As festas de peão de boiadeiro deixaram de ser frequentadas somente por pessoas caracterizadas no melhor estilo country, com calças justas, cintos com fivelas, camisas estilizadas, chapéu e botas de couro. Também não se restringem mais apenas aos amantes de música sertaneja. Hoje, as arenas foram invadidas por pessoas dos mais diferentes estilos - punks, emos, skatistas, micareteiros — que vão à festa para se divertir, e mostrar que o rodeio, cada vez mais, caiu no gosto universal.
Desde quinta-feira, milhares de pessoas vem transformando um espaço especialmente criado para atrair a diversidade no rodeio de Cajamar — onde djs transformam o evento country em diversos hits próximo da arena do rodeio, onde minutos antes homens competiam sobre touros e cavalos — em uma verdadeira danceteria mix. Os sons são para todos os gostos desde funk até “psy” a mais nova sensação da galera jovem.
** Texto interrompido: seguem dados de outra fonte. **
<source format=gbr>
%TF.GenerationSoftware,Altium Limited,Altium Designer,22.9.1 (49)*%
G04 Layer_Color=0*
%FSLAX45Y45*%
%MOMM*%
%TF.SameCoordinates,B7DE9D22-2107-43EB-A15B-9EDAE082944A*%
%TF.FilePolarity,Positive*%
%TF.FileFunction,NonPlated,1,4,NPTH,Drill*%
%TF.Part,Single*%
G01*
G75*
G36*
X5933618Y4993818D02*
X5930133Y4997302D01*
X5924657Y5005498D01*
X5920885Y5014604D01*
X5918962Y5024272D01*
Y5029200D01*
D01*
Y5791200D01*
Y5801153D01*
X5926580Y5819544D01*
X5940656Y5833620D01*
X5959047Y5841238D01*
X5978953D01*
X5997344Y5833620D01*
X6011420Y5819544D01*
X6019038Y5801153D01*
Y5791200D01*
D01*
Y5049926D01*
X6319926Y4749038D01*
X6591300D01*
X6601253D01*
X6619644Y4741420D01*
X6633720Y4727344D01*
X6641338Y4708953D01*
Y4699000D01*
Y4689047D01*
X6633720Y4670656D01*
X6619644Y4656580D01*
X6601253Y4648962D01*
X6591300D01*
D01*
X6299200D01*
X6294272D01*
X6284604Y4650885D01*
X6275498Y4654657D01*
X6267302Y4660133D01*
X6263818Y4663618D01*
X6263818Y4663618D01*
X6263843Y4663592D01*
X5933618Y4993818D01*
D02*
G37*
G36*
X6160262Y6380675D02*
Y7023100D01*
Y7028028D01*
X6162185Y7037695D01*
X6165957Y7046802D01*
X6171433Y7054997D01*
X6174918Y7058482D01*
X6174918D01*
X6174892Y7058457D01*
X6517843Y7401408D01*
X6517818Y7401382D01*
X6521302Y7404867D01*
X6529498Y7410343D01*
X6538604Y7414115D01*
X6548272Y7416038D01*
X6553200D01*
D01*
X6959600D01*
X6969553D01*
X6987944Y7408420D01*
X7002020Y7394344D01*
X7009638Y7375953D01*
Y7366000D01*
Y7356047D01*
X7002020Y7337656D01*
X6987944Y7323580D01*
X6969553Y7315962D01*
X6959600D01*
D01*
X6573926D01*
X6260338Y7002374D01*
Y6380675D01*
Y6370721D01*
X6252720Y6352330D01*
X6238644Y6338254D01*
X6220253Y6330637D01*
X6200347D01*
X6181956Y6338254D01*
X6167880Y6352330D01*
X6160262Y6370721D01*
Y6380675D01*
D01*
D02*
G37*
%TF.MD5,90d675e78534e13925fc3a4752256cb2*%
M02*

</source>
O objetivo é curtir de todo jeito
Mesmo com a maioria apoiando essa diversidade musical alguns cowboys se dizem insatisfeitos com a mistura de opções. “Com certeza todos iriam reclamar, se em uma festa rave ou micareta, fossem colocar música country e sertaneja. Ninguém ia aceitar. E nós, temos que aguentar”, revelou o insatisfeito, José Aparecido de Souza, que há anos frequenta o rodeio de Cajamar.
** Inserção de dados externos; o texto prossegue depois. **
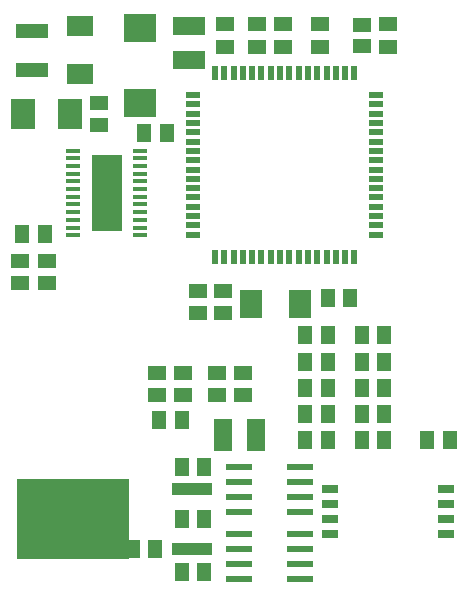
<source format=gbr>
G04 EAGLE Gerber RS-274X export*
G75*
%MOMM*%
%FSLAX34Y34*%
%LPD*%
%INSolderpaste Top*%
%IPPOS*%
%AMOC8*
5,1,8,0,0,1.08239X$1,22.5*%
G01*
%ADD10R,2.000000X2.500000*%
%ADD11R,2.160000X1.780000*%
%ADD12R,2.800000X1.200000*%
%ADD13R,2.800000X2.400000*%
%ADD14R,1.300000X1.500000*%
%ADD15R,1.500000X1.300000*%
%ADD16R,1.900000X2.400000*%
%ADD17R,3.400000X1.000000*%
%ADD18R,9.600000X6.800000*%
%ADD19R,1.300000X0.450000*%
%ADD20R,2.650000X6.400000*%
%ADD21R,2.700000X1.600000*%
%ADD22R,1.600000X2.700000*%
%ADD23R,2.200000X0.600000*%
%ADD24R,1.346200X0.685800*%
%ADD25R,1.193800X0.558800*%
%ADD26R,0.558800X1.193800*%


D10*
X122875Y415925D03*
X162875Y415925D03*
D11*
X171450Y449600D03*
X171450Y490300D03*
D12*
X130175Y486400D03*
X130175Y453400D03*
D13*
X222250Y425700D03*
X222250Y488700D03*
D14*
X380975Y161925D03*
X361975Y161925D03*
X380975Y184150D03*
X361975Y184150D03*
X380975Y206375D03*
X361975Y206375D03*
X380975Y228600D03*
X361975Y228600D03*
X428600Y228600D03*
X409600Y228600D03*
X428600Y184150D03*
X409600Y184150D03*
X428600Y161925D03*
X409600Y161925D03*
X380975Y139700D03*
X361975Y139700D03*
X409600Y139700D03*
X428600Y139700D03*
D15*
X320675Y492100D03*
X320675Y473100D03*
X342900Y473100D03*
X342900Y492100D03*
X374650Y492100D03*
X374650Y473100D03*
X293688Y492100D03*
X293688Y473100D03*
X271463Y247675D03*
X271463Y266675D03*
X292100Y247675D03*
X292100Y266675D03*
D14*
X400025Y260350D03*
X381025Y260350D03*
D16*
X316210Y255568D03*
X357210Y255568D03*
D17*
X266025Y47625D03*
X266025Y98425D03*
D18*
X165025Y73025D03*
D19*
X165175Y385000D03*
X165175Y378500D03*
X165175Y372000D03*
X165175Y365500D03*
X165175Y359000D03*
X165175Y352500D03*
X165175Y346000D03*
X165175Y339500D03*
X165175Y333000D03*
X165175Y326500D03*
X165175Y320000D03*
X165175Y313500D03*
X222175Y313500D03*
X222175Y320000D03*
X222175Y326500D03*
X222175Y333000D03*
X222175Y339500D03*
X222175Y346000D03*
X222175Y352500D03*
X222175Y359000D03*
X222175Y365500D03*
X222175Y372000D03*
X222175Y378500D03*
X222175Y385000D03*
D20*
X193675Y349250D03*
D15*
X187325Y425425D03*
X187325Y406425D03*
D14*
X225450Y400050D03*
X244450Y400050D03*
D21*
X263525Y490250D03*
X263525Y462250D03*
D14*
X276200Y28575D03*
X257200Y28575D03*
D22*
X320388Y144463D03*
X292388Y144463D03*
D23*
X357788Y34925D03*
X305788Y34925D03*
X357788Y22225D03*
X357788Y47625D03*
X357788Y60325D03*
X305788Y22225D03*
X305788Y47625D03*
X305788Y60325D03*
D14*
X234925Y47625D03*
X215925Y47625D03*
D24*
X382588Y60325D03*
X382588Y98425D03*
X382588Y73025D03*
X382588Y85725D03*
X481013Y60325D03*
X481013Y98425D03*
X481013Y73025D03*
X481013Y85725D03*
D25*
X266891Y432118D03*
X266891Y424244D03*
X266891Y416370D03*
X266891Y408496D03*
X266891Y400622D03*
X266891Y392748D03*
X266891Y384874D03*
X266891Y377000D03*
X266891Y369126D03*
X266891Y361252D03*
X266891Y353378D03*
X266891Y345504D03*
X266891Y337630D03*
X266891Y329756D03*
X266891Y321882D03*
X266891Y314008D03*
D26*
X285433Y295466D03*
X293307Y295466D03*
X301181Y295466D03*
X309055Y295466D03*
X316929Y295466D03*
X324803Y295466D03*
X332677Y295466D03*
X340551Y295466D03*
X348425Y295466D03*
X356299Y295466D03*
X364173Y295466D03*
X372047Y295466D03*
X379921Y295466D03*
X387795Y295466D03*
X395669Y295466D03*
X403543Y295466D03*
D25*
X422085Y314008D03*
X422085Y321882D03*
X422085Y329756D03*
X422085Y337630D03*
X422085Y345504D03*
X422085Y353378D03*
X422085Y361252D03*
X422085Y369126D03*
X422085Y377000D03*
X422085Y384874D03*
X422085Y392748D03*
X422085Y400622D03*
X422085Y408496D03*
X422085Y416370D03*
X422085Y424244D03*
X422085Y432118D03*
D26*
X403543Y450660D03*
X395669Y450660D03*
X387795Y450660D03*
X379921Y450660D03*
X372047Y450660D03*
X364173Y450660D03*
X356299Y450660D03*
X348425Y450660D03*
X340551Y450660D03*
X332677Y450660D03*
X324803Y450660D03*
X316929Y450660D03*
X309055Y450660D03*
X301181Y450660D03*
X293307Y450660D03*
X285433Y450660D03*
D14*
X141263Y314325D03*
X122263Y314325D03*
D15*
X120650Y292075D03*
X120650Y273075D03*
X142875Y292075D03*
X142875Y273075D03*
X409575Y491100D03*
X409575Y474100D03*
X431800Y473100D03*
X431800Y492100D03*
D14*
X276200Y73025D03*
X257200Y73025D03*
X428600Y206375D03*
X409600Y206375D03*
D15*
X258763Y177825D03*
X258763Y196825D03*
X236538Y196825D03*
X236538Y177825D03*
D14*
X257150Y157163D03*
X238150Y157163D03*
D15*
X309563Y177825D03*
X309563Y196825D03*
X287338Y177825D03*
X287338Y196825D03*
D23*
X357788Y92075D03*
X305788Y92075D03*
X357788Y79375D03*
X357788Y104775D03*
X357788Y117475D03*
X305788Y79375D03*
X305788Y104775D03*
X305788Y117475D03*
D14*
X276200Y117475D03*
X257200Y117475D03*
X484163Y139700D03*
X465163Y139700D03*
M02*

</source>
Com cabelos em um estilo punk, pintados de amarelo e óculos de sol branco e alheio a discussão, o estudante Lucas de Souza Pinto, de 16 anos, mais parecia estar em uma festa rave ou balada de música eletrônica. “Hoje o rodeio se transformou em um grande festival de música. Aqui tem de tudo. Desde música eletrônica, rock e até tem sertanejo”, brincou o estudante de Cajamar. Souza estava junto com sua turma de amigos que não passavam despercebidos entre o público. Tanto pelo estilo dos penteados — cabelos espetados, boné com franja de fora — quanto pelas roupas que chamavam a atenção. "Gostamos de colocar acessórios como cintos metalizados. Misturamos o estilo rock punk junto com o jeito emo de ser. Aí dá nisso”, contou rindo.
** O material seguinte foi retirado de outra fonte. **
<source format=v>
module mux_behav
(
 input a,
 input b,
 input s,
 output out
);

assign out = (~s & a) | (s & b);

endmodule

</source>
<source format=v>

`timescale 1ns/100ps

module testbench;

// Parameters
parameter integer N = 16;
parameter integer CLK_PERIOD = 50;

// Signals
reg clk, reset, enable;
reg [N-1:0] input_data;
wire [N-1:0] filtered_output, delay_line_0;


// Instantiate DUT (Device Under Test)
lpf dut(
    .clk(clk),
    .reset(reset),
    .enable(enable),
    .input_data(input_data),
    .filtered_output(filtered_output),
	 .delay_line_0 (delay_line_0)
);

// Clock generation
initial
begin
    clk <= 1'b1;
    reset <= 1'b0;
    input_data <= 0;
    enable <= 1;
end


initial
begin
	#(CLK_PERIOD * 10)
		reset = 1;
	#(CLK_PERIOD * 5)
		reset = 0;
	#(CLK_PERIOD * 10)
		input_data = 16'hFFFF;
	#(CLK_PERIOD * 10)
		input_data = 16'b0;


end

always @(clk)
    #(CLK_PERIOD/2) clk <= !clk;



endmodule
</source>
Com o jeito todo despojado de skatista — calça e moletons largos, boné e tênis — o estudante Emerson Andrade do Nascimento, de 19 anos, afirma que apesar da aparência meio fora de contexto adora ouvir uma moda de viola. “O pessoal mais novo vem pra cá por causa da tenda de música eletrônica. Mas, não dispenso uma boa música sertaneja não. Aliás temos que entrar no clima”, disse.
A sátira também tomou conta dos frequentadores da festa. Um grupo de amigos vindo de São Paulo, aproveitou a ocasião e resolveu prestar homenagem ao México. Com sombreros e máscaras nos rostos, a turma que veio ver um amigo participar da competição de montaria queria chamar atenção e conscientizar quanto a gripe suína que tem preocupado as autoridades de saúde em diversos países.